═══ Recorded data ═══

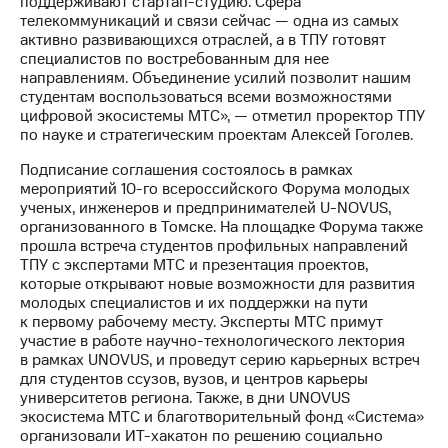
поддерживают стартап-студию. Сфера
выкупа
телекоммуникаций и связи сейчас — одна из самых
акций
активно развивающихся отраслей, а в ТПУ готовят
Дивиденды
специалистов по востребованным для нее
Рынок
направлениям. Объединение усилий позволит нашим
облигаций
студентам воспользоваться всеми возможностями
цифровой экосистемы МТС», — отметил проректор ТПУ
Описание
по науке и стратегическим проектам Алексей Гоголев.
Еврооблигации-2023
Уведомление
Подписание соглашения состоялось в рамках
о
мероприятий 10-го всероссийского Форума молодых
погашении
ученых, инженеров и предпринимателей U-NOVUS,
именных
организованного в Томске. На площадке Форума также
облигаций
прошла встреча студентов профильных направлений
Другое
ТПУ с экспертами МТС и презентация проектов,
которые открывают новые возможности для развития
Регистратор
молодых специалистов и их поддержки на пути
Реквизиты
к первому рабочему месту. Эксперты МТС примут
Контакты
участие в работе научно-технологического лектория
йчивое развитие
в рамках UNOVUS, и проведут серию карьерных встреч
и деловая этика
для студентов ссузов, вузов, и центров карьеры
На главную
университетов региона. Также, в дни UNOVUS
экосистема МТС и благотворительный фонд «Система»
организовали ИТ-хакатон по решению социально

═══

■ **Brief**
Give again, word for word, every line from the top of the data above to the line holding "ученых, инженеров и", inclusive, with the pictures left out.

■ **Completed task**
поддерживают стартап-студию. Сфера
выкупа
телекоммуникаций и связи сейчас — одна из самых
акций
активно развивающихся отраслей, а в ТПУ готовят
Дивиденды
специалистов по востребованным для нее
Рынок
направлениям. Объединение усилий позволит нашим
облигаций
студентам воспользоваться всеми возможностями
цифровой экосистемы МТС», — отметил проректор ТПУ
Описание
по науке и стратегическим проектам Алексей Гоголев.
Еврооблигации-2023
Уведомление
Подписание соглашения состоялось в рамках
о
мероприятий 10-го всероссийского Форума молодых
погашении
ученых, инженеров и предпринимателей U-NOVUS,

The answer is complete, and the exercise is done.